Transcribe every line of the listing below verbatim, keeping its original spelling, punctuation, and line order.

>>>

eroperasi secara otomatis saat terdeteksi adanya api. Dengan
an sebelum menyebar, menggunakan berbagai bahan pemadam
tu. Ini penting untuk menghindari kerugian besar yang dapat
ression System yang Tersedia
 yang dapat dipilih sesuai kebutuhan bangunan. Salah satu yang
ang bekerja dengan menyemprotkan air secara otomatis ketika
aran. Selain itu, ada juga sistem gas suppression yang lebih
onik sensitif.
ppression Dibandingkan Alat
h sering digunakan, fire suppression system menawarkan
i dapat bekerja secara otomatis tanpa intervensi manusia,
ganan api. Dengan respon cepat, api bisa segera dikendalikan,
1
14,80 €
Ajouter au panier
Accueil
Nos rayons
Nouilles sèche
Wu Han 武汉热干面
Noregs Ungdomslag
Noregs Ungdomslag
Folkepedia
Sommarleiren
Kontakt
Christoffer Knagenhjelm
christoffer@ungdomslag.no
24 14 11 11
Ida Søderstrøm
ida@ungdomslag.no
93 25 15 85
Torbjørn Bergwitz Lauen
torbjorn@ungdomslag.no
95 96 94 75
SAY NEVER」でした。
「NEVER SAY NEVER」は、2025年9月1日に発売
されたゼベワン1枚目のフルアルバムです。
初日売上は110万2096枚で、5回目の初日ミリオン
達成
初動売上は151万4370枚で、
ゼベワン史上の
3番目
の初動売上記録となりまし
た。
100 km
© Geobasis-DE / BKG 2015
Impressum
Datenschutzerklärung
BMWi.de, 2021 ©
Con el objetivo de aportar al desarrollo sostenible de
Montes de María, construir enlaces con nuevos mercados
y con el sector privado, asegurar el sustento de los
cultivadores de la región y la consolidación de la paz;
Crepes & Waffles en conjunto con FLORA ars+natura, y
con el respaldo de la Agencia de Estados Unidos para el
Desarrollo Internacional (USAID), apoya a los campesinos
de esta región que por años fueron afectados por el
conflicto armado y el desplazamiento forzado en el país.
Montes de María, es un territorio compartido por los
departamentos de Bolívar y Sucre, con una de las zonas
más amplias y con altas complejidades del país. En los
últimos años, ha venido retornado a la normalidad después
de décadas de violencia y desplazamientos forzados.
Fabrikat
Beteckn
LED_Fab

<<<

EXERCISE OUTPUT —
eroperasi secara otomatis saat terdeteksi adanya api. Dengan
an sebelum menyebar, menggunakan berbagai bahan pemadam
tu. Ini penting untuk menghindari kerugian besar yang dapat
ression System yang Tersedia
 yang dapat dipilih sesuai kebutuhan bangunan. Salah satu yang
ang bekerja dengan menyemprotkan air secara otomatis ketika
aran. Selain itu, ada juga sistem gas suppression yang lebih
onik sensitif.
ppression Dibandingkan Alat
h sering digunakan, fire suppression system menawarkan
i dapat bekerja secara otomatis tanpa intervensi manusia,
ganan api. Dengan respon cepat, api bisa segera dikendalikan,
1
14,80 €
Ajouter au panier
Accueil
Nos rayons
Nouilles sèche
Wu Han 武汉热干面
Noregs Ungdomslag
Noregs Ungdomslag
Folkepedia
Sommarleiren
Kontakt
Christoffer Knagenhjelm
christoffer@ungdomslag.no
24 14 11 11
Ida Søderstrøm
ida@ungdomslag.no
93 25 15 85
Torbjørn Bergwitz Lauen
torbjorn@ungdomslag.no
95 96 94 75
SAY NEVER」でした。
「NEVER SAY NEVER」は、2025年9月1日に発売
されたゼベワン1枚目のフルアルバムです。
初日売上は110万2096枚で、5回目の初日ミリオン
達成
初動売上は151万4370枚で、
ゼベワン史上の
3番目
の初動売上記録となりまし
た。
100 km
© Geobasis-DE / BKG 2015
Impressum
Datenschutzerklärung
BMWi.de, 2021 ©
Con el objetivo de aportar al desarrollo sostenible de
Montes de María, construir enlaces con nuevos mercados
y con el sector privado, asegurar el sustento de los
cultivadores de la región y la consolidación de la paz;
Crepes & Waffles en conjunto con FLORA ars+natura, y
con el respaldo de la Agencia de Estados Unidos para el
Desarrollo Internacional (USAID), apoya a los campesinos
de esta región que por años fueron afectados por el
conflicto armado y el desplazamiento forzado en el país.
Montes de María, es un territorio compartido por los
departamentos de Bolívar y Sucre, con una de las zonas
más amplias y con altas complejidades del país. En los
últimos años, ha venido retornado a la normalidad después
de décadas de violencia y desplazamientos forzados.
Fabrikat
Beteckn
LED_Fab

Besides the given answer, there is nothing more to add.